WORK REQUEST
What lines in the records below mention "should"? List them all.
* * * *
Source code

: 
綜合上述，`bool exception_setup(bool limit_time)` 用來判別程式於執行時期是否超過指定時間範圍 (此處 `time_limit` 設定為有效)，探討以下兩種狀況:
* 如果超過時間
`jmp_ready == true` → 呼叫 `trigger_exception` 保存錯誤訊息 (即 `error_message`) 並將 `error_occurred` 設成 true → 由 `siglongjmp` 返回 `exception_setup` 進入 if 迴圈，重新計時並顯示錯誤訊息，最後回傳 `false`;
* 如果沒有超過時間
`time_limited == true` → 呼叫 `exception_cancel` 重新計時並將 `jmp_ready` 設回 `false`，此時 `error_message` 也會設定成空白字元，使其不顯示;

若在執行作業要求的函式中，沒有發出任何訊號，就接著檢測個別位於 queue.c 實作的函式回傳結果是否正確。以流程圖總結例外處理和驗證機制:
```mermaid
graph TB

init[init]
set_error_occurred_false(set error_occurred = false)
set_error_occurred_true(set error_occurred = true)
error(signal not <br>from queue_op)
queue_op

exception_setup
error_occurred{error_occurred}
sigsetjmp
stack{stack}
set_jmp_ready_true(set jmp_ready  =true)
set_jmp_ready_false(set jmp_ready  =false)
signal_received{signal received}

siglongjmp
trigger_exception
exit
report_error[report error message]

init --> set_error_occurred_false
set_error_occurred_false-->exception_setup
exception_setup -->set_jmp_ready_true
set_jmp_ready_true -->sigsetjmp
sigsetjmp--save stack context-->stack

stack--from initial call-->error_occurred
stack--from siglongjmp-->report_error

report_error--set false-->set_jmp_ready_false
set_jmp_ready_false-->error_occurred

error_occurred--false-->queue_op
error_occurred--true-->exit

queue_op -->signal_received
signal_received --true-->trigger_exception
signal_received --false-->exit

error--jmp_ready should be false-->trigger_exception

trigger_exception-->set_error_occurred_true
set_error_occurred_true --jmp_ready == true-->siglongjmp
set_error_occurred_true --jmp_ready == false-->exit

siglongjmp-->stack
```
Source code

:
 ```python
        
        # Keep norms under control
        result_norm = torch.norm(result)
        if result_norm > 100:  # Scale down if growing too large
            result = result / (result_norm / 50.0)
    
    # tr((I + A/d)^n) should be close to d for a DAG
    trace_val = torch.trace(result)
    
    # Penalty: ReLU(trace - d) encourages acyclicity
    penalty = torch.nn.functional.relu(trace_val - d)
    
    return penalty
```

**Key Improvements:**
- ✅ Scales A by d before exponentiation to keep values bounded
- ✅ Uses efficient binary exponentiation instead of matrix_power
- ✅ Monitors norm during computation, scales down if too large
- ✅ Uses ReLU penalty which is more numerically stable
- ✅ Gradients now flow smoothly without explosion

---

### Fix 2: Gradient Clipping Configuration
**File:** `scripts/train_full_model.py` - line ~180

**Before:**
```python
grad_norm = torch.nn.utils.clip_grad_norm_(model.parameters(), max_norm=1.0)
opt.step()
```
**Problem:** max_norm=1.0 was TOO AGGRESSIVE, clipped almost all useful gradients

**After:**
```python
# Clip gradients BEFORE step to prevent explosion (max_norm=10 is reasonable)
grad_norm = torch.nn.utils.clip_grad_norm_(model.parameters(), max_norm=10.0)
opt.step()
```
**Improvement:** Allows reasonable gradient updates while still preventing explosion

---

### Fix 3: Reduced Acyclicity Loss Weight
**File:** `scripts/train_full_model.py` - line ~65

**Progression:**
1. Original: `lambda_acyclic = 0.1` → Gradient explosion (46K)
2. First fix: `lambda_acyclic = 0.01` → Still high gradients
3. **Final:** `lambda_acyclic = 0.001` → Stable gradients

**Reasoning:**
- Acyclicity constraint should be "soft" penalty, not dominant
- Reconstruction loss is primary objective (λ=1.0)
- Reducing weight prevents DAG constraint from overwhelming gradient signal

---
* * * *
RESULT FOR THIS TASK
error--jmp_ready should be false-->trigger_exception
    # tr((I + A/d)^n) should be close to d for a DAG
- Acyclicity constraint should be "soft" penalty, not dominant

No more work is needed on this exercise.